● DIRECTIONS:
Every line below that contains the word "dragTo" must be copied.

☆ ☆ ☆ ☆

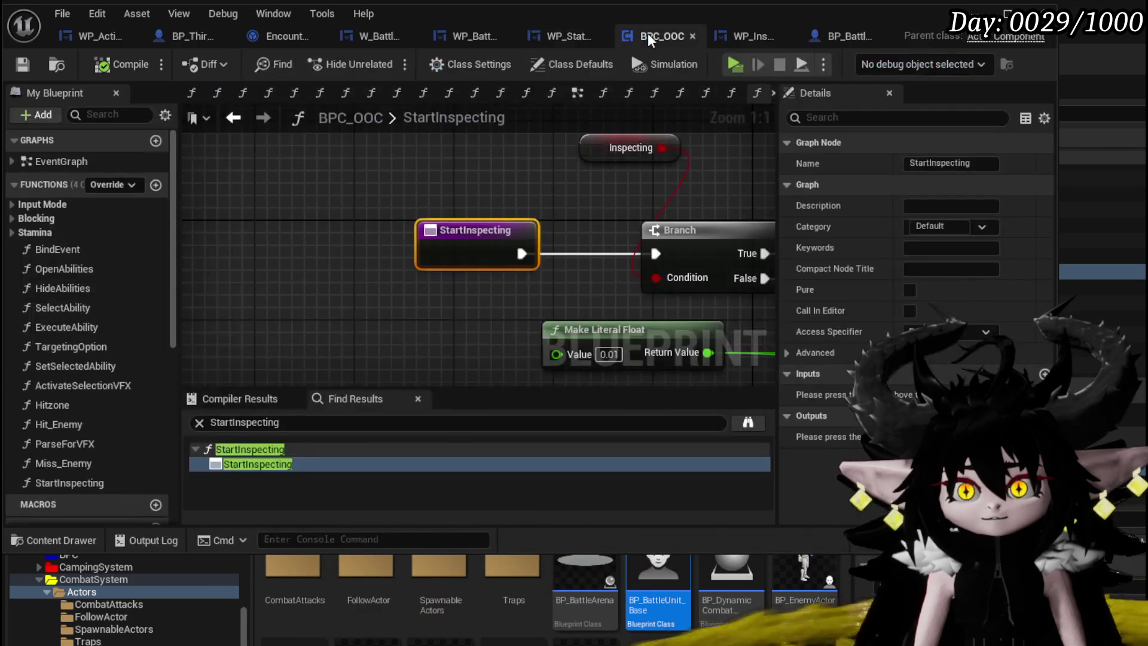
pyautogui.click(751, 33)
# - Pan LineTraceTick to view the Show Tool Tipp Enemy chain and the Print String node
pyautogui.scroll(-2, 599, 214)
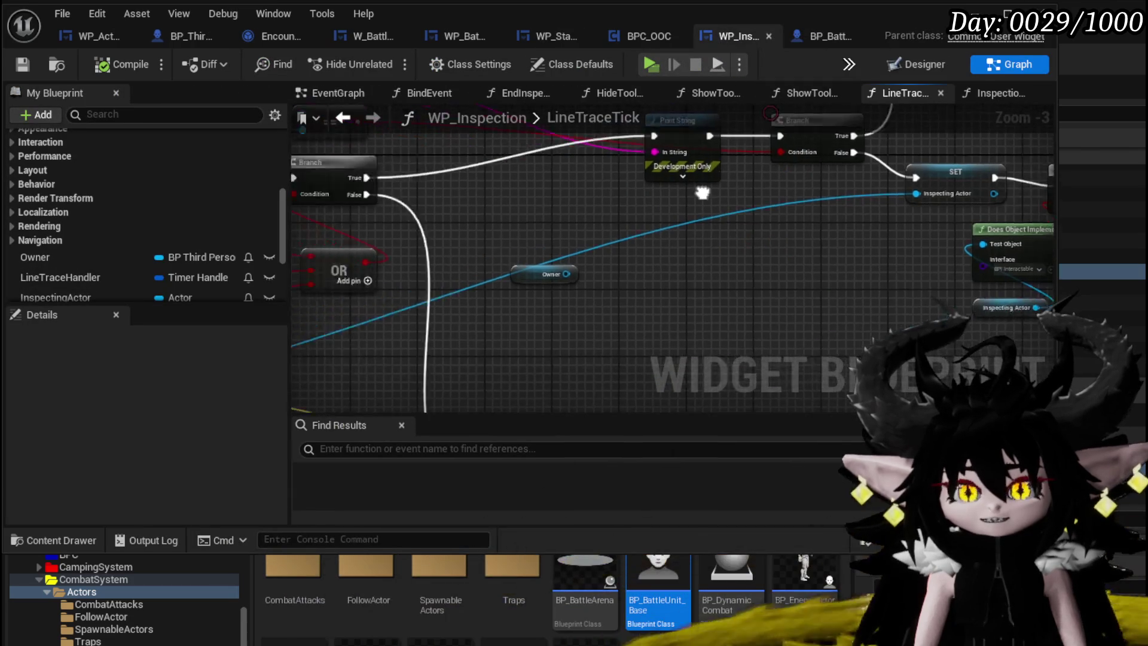
pyautogui.scroll(-2, 508, 198)
pyautogui.moveTo(508, 197)
pyautogui.mouseDown()
pyautogui.moveTo(538, 200)
pyautogui.moveTo(464, 162)
pyautogui.moveTo(551, 208)
pyautogui.mouseUp()
pyautogui.scroll(4, 550, 208)
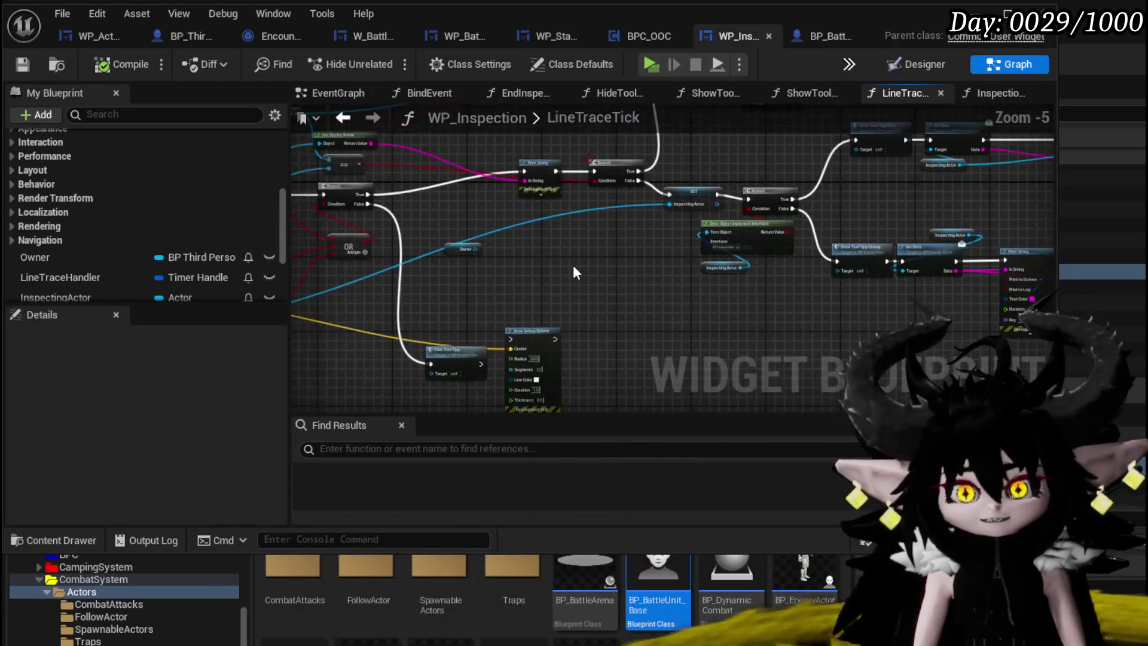
pyautogui.scroll(-1, 583, 274)
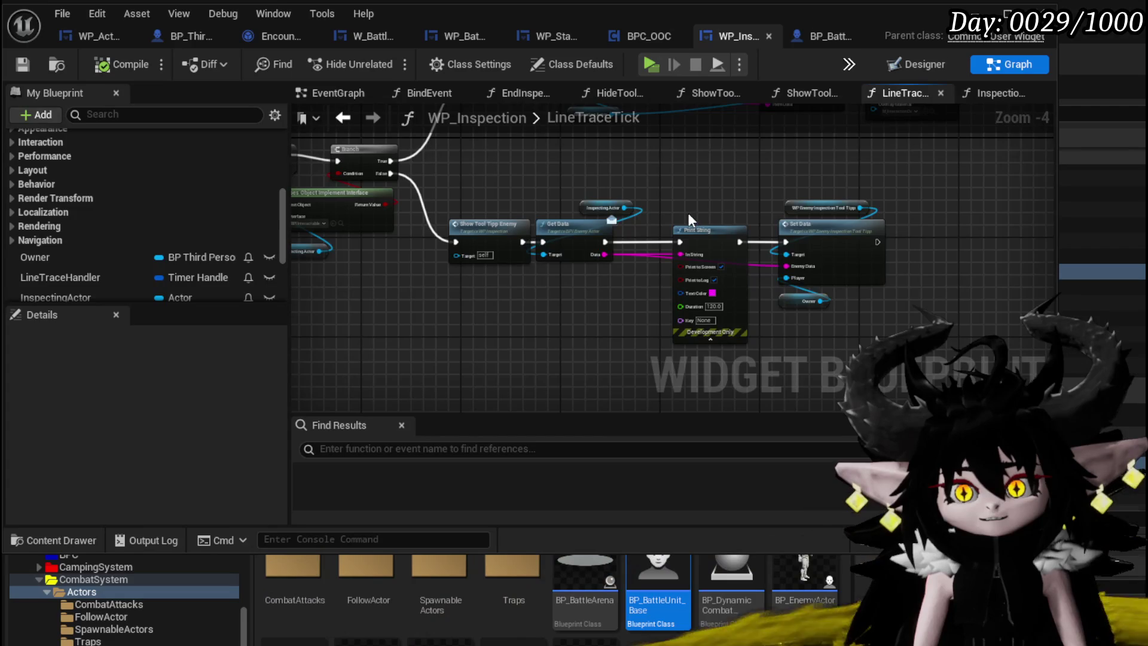
pyautogui.scroll(1, 684, 213)
pyautogui.moveTo(680, 220); pyautogui.dragTo(668, 257)
pyautogui.scroll(1, 669, 257)
pyautogui.scroll(-1, 624, 200)
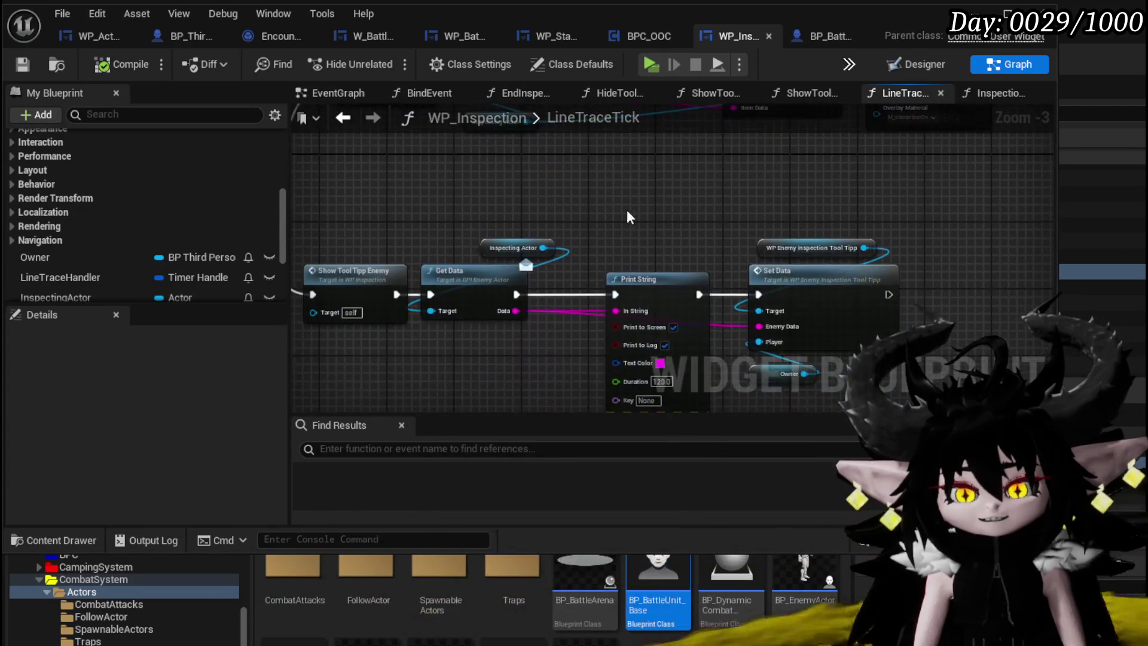
pyautogui.moveTo(623, 199); pyautogui.dragTo(635, 259)
# - Move the Owner getter node into the empty space beside the OR node
pyautogui.moveTo(537, 306)
pyautogui.mouseDown()
pyautogui.moveTo(599, 235)
pyautogui.moveTo(643, 278)
pyautogui.moveTo(590, 238)
pyautogui.moveTo(692, 320)
pyautogui.mouseUp()
pyautogui.click(644, 277)
pyautogui.scroll(-1, 615, 225)
pyautogui.moveTo(615, 225)
pyautogui.mouseDown()
pyautogui.moveTo(705, 321)
pyautogui.moveTo(789, 291)
pyautogui.mouseUp()
pyautogui.moveTo(460, 334)
pyautogui.mouseDown()
pyautogui.moveTo(516, 260)
pyautogui.moveTo(706, 233)
pyautogui.mouseUp()
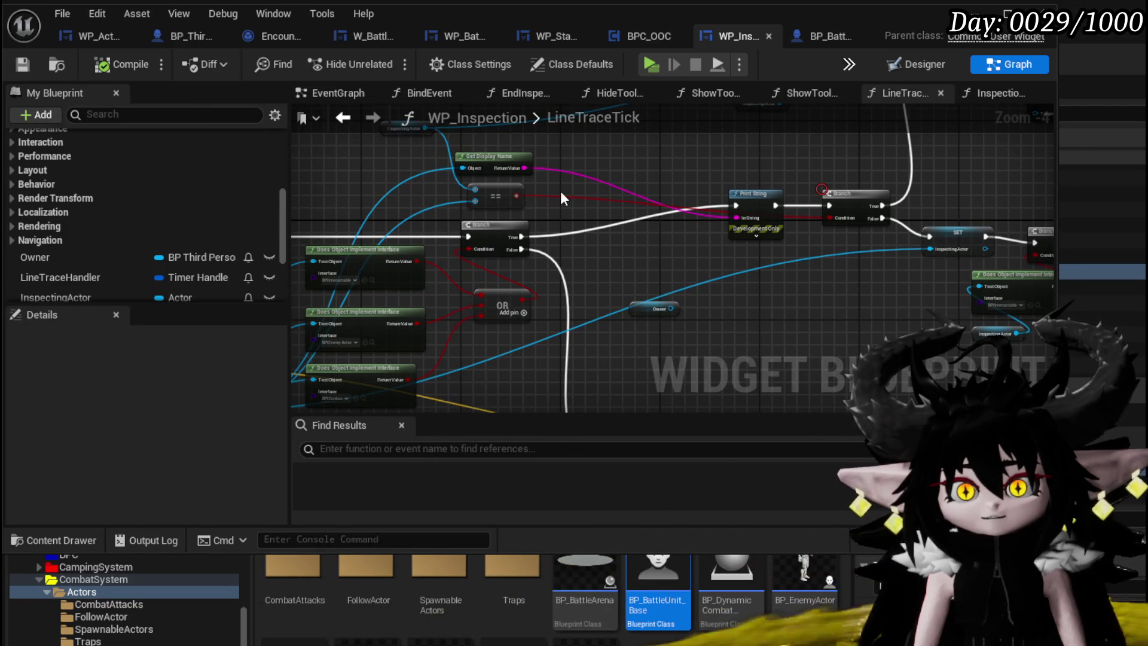
pyautogui.moveTo(627, 156); pyautogui.dragTo(653, 197)
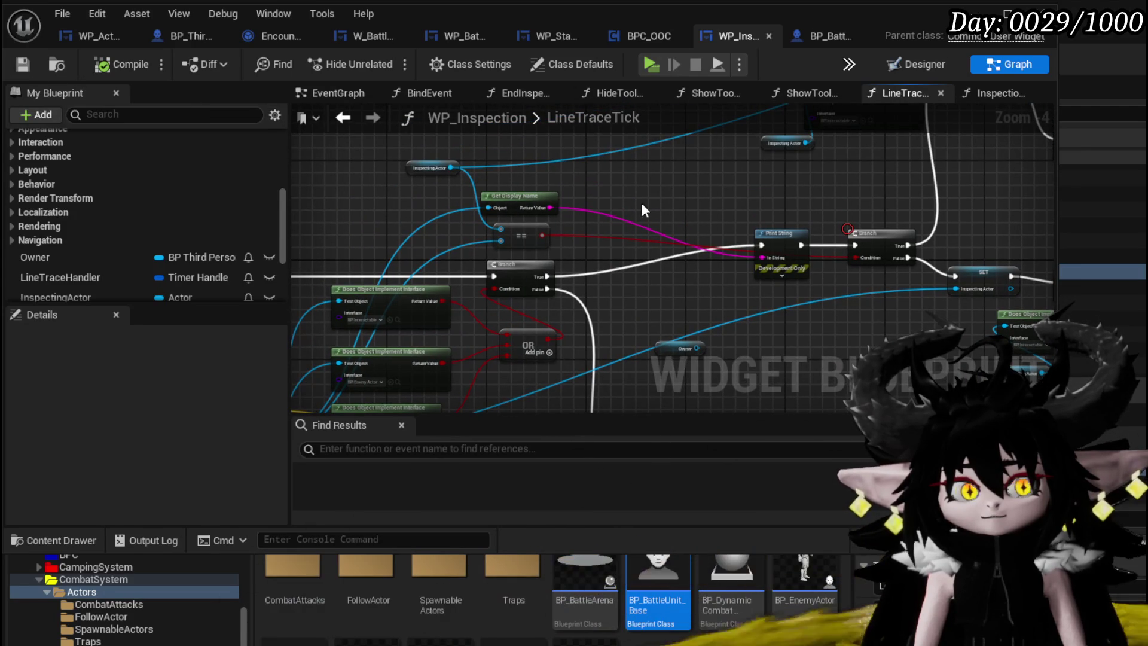
pyautogui.moveTo(700, 240)
pyautogui.mouseDown()
pyautogui.moveTo(699, 118)
pyautogui.moveTo(696, 229)
pyautogui.moveTo(622, 205)
pyautogui.mouseUp()
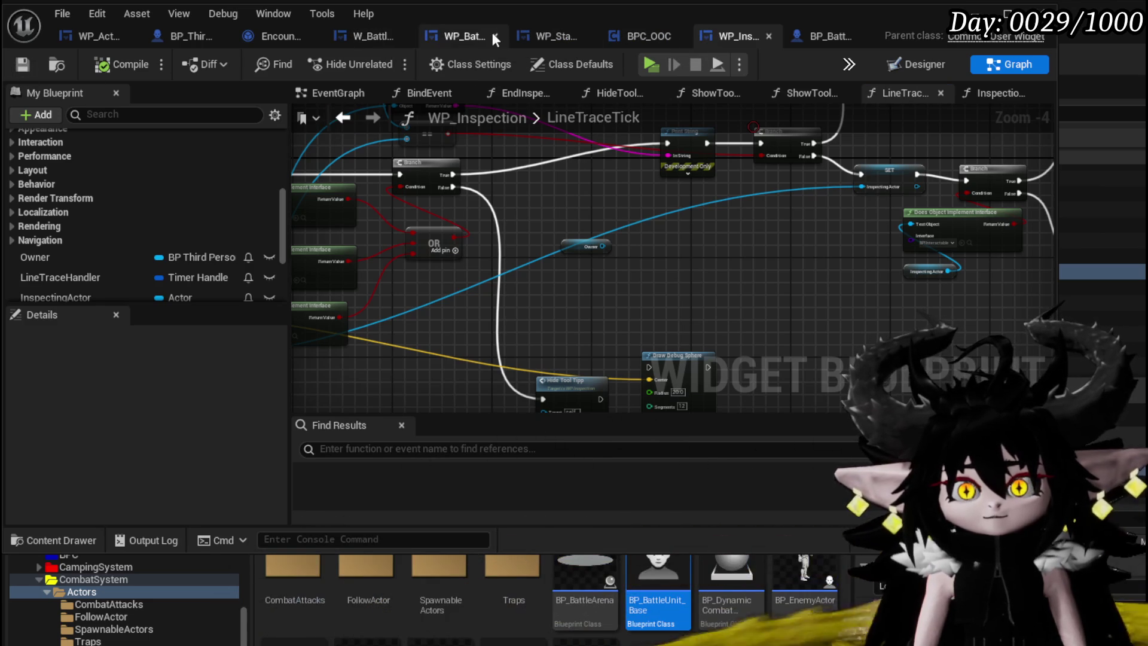
pyautogui.moveTo(574, 246); pyautogui.dragTo(604, 258)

☆ ☆ ☆ ☆

● SOLUTION TO THE EXERCISE:
pyautogui.moveTo(680, 220); pyautogui.dragTo(668, 257)
pyautogui.moveTo(623, 199); pyautogui.dragTo(635, 259)
pyautogui.moveTo(627, 156); pyautogui.dragTo(653, 197)
pyautogui.moveTo(574, 246); pyautogui.dragTo(604, 258)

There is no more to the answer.